======== EXERCISE DATA ========

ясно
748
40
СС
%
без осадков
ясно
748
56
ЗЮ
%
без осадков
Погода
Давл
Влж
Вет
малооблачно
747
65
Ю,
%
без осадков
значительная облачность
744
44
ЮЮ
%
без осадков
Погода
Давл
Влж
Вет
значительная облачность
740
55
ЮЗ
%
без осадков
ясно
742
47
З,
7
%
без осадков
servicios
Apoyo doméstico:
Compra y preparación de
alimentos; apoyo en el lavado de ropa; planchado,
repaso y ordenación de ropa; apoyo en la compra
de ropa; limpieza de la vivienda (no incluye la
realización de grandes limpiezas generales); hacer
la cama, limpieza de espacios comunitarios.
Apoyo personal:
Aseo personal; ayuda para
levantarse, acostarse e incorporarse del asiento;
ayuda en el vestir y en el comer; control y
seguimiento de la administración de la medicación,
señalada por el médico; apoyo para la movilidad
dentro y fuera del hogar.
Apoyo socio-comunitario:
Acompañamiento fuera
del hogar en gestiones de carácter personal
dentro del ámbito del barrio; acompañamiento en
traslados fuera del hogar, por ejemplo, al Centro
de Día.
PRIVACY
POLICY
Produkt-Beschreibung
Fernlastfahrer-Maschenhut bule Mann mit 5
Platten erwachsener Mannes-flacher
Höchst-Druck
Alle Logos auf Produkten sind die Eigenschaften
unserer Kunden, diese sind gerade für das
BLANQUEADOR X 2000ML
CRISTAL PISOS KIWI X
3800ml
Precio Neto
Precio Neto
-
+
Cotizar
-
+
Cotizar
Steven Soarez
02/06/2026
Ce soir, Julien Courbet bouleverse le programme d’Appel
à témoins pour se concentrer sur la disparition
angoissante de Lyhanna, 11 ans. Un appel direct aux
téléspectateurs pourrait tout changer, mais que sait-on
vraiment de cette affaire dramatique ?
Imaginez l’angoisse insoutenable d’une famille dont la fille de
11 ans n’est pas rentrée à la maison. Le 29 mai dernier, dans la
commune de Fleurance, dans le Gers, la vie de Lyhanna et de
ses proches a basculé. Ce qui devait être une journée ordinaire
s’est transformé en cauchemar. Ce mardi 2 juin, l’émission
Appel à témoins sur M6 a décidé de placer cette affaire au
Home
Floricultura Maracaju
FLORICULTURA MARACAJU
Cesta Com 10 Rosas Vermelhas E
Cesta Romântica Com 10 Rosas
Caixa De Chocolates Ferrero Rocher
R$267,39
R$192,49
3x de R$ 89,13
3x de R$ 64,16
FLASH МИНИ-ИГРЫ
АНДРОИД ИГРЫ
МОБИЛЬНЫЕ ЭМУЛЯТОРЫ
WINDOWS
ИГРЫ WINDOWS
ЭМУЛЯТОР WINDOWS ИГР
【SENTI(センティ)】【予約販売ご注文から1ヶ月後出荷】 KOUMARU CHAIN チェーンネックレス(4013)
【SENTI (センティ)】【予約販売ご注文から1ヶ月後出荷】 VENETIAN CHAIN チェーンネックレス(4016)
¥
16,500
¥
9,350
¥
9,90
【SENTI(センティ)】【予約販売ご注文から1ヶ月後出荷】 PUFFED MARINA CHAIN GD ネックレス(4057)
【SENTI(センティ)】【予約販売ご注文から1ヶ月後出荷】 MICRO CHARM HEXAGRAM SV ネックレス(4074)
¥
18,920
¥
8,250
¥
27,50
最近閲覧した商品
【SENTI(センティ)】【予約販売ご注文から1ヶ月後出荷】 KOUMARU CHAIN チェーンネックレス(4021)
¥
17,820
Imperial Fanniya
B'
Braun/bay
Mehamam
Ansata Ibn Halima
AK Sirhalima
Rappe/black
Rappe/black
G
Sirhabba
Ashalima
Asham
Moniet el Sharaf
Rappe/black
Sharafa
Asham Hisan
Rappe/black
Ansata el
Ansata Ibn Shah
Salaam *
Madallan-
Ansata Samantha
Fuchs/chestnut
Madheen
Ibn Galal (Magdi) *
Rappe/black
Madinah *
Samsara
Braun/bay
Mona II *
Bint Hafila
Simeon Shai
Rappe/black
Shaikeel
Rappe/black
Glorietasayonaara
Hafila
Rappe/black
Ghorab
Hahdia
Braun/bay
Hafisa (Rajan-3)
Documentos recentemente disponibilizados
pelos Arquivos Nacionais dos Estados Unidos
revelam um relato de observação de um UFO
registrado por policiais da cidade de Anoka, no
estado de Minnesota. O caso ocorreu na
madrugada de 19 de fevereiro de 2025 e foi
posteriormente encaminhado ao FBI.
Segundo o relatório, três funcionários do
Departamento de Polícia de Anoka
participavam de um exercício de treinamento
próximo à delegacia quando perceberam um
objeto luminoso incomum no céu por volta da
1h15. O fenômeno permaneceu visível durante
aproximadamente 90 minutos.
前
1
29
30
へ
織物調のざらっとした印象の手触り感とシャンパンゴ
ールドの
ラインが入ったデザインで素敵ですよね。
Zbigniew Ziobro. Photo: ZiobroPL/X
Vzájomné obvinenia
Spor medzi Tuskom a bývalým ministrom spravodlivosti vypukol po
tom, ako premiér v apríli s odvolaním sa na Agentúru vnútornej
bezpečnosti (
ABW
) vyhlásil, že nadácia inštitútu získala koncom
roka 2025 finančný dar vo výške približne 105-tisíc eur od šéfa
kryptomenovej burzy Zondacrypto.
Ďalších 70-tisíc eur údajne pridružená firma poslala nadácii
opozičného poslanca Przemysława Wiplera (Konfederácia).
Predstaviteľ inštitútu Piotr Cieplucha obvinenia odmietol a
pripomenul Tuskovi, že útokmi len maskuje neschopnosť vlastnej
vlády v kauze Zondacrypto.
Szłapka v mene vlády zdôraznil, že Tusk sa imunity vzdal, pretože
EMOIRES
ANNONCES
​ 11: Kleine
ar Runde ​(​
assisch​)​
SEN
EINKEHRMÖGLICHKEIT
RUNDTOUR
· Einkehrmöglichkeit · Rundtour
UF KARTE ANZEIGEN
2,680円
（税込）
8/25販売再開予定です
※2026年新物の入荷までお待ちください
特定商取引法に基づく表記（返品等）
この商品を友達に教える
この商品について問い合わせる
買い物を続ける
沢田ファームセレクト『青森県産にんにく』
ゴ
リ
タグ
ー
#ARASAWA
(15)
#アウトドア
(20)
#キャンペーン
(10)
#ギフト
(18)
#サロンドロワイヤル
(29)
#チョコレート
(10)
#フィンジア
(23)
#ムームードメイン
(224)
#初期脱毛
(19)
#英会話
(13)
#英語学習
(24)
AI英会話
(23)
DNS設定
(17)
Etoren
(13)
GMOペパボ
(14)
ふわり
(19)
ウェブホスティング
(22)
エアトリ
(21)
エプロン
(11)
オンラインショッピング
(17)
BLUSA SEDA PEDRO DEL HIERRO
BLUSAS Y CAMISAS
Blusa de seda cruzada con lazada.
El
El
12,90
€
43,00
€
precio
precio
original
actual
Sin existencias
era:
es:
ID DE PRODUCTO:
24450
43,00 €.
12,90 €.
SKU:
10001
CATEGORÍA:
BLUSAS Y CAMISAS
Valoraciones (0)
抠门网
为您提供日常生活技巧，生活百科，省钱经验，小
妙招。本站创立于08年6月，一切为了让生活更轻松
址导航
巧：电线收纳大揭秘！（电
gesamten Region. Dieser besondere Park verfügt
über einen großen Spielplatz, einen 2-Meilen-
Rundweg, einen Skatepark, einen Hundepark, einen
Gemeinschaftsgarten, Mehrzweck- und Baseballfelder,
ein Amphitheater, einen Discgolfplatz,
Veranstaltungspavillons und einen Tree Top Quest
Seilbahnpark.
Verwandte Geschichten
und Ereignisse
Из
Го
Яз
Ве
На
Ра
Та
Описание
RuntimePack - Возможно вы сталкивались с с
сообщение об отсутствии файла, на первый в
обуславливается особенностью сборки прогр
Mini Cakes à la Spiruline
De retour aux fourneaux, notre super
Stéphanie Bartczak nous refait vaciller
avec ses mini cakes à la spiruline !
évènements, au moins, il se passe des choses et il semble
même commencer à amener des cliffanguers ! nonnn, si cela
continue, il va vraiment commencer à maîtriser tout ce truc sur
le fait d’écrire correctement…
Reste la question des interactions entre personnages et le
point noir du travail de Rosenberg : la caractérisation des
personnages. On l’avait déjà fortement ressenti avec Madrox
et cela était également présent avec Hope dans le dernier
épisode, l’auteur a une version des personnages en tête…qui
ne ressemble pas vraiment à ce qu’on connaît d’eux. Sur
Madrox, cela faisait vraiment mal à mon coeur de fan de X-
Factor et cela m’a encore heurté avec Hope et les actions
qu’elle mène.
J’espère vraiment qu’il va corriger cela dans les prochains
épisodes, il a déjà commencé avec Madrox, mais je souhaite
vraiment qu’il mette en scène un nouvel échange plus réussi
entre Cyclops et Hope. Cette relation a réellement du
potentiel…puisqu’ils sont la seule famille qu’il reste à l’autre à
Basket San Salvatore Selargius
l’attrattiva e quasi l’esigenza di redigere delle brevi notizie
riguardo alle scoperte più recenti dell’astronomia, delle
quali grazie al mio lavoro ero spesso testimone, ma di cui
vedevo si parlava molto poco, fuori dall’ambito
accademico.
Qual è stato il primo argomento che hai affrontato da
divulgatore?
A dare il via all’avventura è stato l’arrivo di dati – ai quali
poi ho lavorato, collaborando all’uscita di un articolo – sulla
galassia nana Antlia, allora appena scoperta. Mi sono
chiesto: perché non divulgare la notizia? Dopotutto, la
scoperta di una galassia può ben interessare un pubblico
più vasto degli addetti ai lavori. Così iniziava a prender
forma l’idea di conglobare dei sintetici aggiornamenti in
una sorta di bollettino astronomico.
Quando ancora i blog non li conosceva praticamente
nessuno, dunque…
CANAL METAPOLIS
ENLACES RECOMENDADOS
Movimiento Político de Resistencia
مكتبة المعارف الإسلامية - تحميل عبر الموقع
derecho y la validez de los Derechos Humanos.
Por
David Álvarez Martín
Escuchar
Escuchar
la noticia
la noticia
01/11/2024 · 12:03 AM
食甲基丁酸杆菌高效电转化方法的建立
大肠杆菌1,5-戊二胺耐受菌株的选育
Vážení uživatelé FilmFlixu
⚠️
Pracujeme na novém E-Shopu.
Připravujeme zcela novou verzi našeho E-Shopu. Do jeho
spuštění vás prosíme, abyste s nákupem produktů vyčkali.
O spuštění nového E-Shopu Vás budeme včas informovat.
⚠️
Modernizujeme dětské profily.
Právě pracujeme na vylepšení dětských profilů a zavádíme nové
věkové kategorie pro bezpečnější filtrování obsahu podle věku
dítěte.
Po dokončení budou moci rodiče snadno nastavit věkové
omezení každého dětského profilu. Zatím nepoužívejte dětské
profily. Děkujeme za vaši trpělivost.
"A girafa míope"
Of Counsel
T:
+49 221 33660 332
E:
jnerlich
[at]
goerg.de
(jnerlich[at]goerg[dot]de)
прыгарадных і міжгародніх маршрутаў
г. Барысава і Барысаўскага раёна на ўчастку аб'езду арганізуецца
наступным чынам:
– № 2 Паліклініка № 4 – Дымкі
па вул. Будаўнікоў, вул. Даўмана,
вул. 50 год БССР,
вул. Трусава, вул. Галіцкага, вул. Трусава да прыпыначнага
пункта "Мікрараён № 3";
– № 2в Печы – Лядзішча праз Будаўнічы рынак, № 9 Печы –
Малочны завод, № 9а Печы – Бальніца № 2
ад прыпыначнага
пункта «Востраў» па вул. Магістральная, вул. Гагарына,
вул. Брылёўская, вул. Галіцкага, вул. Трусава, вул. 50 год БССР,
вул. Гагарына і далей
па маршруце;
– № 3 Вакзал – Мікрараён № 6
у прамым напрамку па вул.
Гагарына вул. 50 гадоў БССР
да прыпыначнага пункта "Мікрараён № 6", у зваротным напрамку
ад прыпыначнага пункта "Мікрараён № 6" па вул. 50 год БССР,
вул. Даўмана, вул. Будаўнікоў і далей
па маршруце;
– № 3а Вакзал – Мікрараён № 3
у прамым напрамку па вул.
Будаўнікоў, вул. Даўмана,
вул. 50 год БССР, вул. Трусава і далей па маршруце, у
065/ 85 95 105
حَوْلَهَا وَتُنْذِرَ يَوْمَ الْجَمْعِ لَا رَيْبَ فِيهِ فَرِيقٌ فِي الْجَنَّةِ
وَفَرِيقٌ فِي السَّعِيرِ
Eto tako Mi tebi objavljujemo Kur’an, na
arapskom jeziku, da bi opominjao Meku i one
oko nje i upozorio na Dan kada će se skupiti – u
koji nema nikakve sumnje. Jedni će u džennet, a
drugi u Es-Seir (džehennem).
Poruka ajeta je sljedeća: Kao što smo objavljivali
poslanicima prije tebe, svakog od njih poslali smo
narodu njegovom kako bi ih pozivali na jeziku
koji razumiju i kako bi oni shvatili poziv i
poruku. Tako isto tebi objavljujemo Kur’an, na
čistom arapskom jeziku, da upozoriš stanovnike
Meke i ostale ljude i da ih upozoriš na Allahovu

========

Rewrite the lines of the rows from the first line up to and including the line with "CRISTAL PISOS KIWI X" as a Markdown table with the columns Line and Text. Number each line, and leave out blank lines.

# SOLUTION TO THE PROBLEM
| Line | Text |
|---|---|
| 1 | ясно |
| 2 | 748 |
| 3 | 40 |
| 4 | СС |
| 5 | % |
| 6 | без осадков |
| 7 | ясно |
| 8 | 748 |
| 9 | 56 |
| 10 | ЗЮ |
| 11 | % |
| 12 | без осадков |
| 13 | Погода |
| 14 | Давл |
| 15 | Влж |
| 16 | Вет |
| 17 | малооблачно |
| 18 | 747 |
| 19 | 65 |
| 20 | Ю, |
| 21 | % |
| 22 | без осадков |
| 23 | значительная облачность |
| 24 | 744 |
| 25 | 44 |
| 26 | ЮЮ |
| 27 | % |
| 28 | без осадков |
| 29 | Погода |
| 30 | Давл |
| 31 | Влж |
| 32 | Вет |
| 33 | значительная облачность |
| 34 | 740 |
| 35 | 55 |
| 36 | ЮЗ |
| 37 | % |
| 38 | без осадков |
| 39 | ясно |
| 40 | 742 |
| 41 | 47 |
| 42 | З, |
| 43 | 7 |
| 44 | % |
| 45 | без осадков |
| 46 | servicios |
| 47 | Apoyo doméstico: |
| 48 | Compra y preparación de |
| 49 | alimentos; apoyo en el lavado de ropa; planchado, |
| 50 | repaso y ordenación de ropa; apoyo en la compra |
| 51 | de ropa; limpieza de la vivienda (no incluye la |
| 52 | realización de grandes limpiezas generales); hacer |
| 53 | la cama, limpieza de espacios comunitarios. |
| 54 | Apoyo personal: |
| 55 | Aseo personal; ayuda para |
| 56 | levantarse, acostarse e incorporarse del asiento; |
| 57 | ayuda en el vestir y en el comer; control y |
| 58 | seguimiento de la administración de la medicación, |
| 59 | señalada por el médico; apoyo para la movilidad |
| 60 | dentro y fuera del hogar. |
| 61 | Apoyo socio-comunitario: |
| 62 | Acompañamiento fuera |
| 63 | del hogar en gestiones de carácter personal |
| 64 | dentro del ámbito del barrio; acompañamiento en |
| 65 | traslados fuera del hogar, por ejemplo, al Centro |
| 66 | de Día. |
| 67 | PRIVACY |
| 68 | POLICY |
| 69 | Produkt-Beschreibung |
| 70 | Fernlastfahrer-Maschenhut bule Mann mit 5 |
| 71 | Platten erwachsener Mannes-flacher |
| 72 | Höchst-Druck |
| 73 | Alle Logos auf Produkten sind die Eigenschaften |
| 74 | unserer Kunden, diese sind gerade für das |
| 75 | BLANQUEADOR X 2000ML |
| 76 | CRISTAL PISOS KIWI X |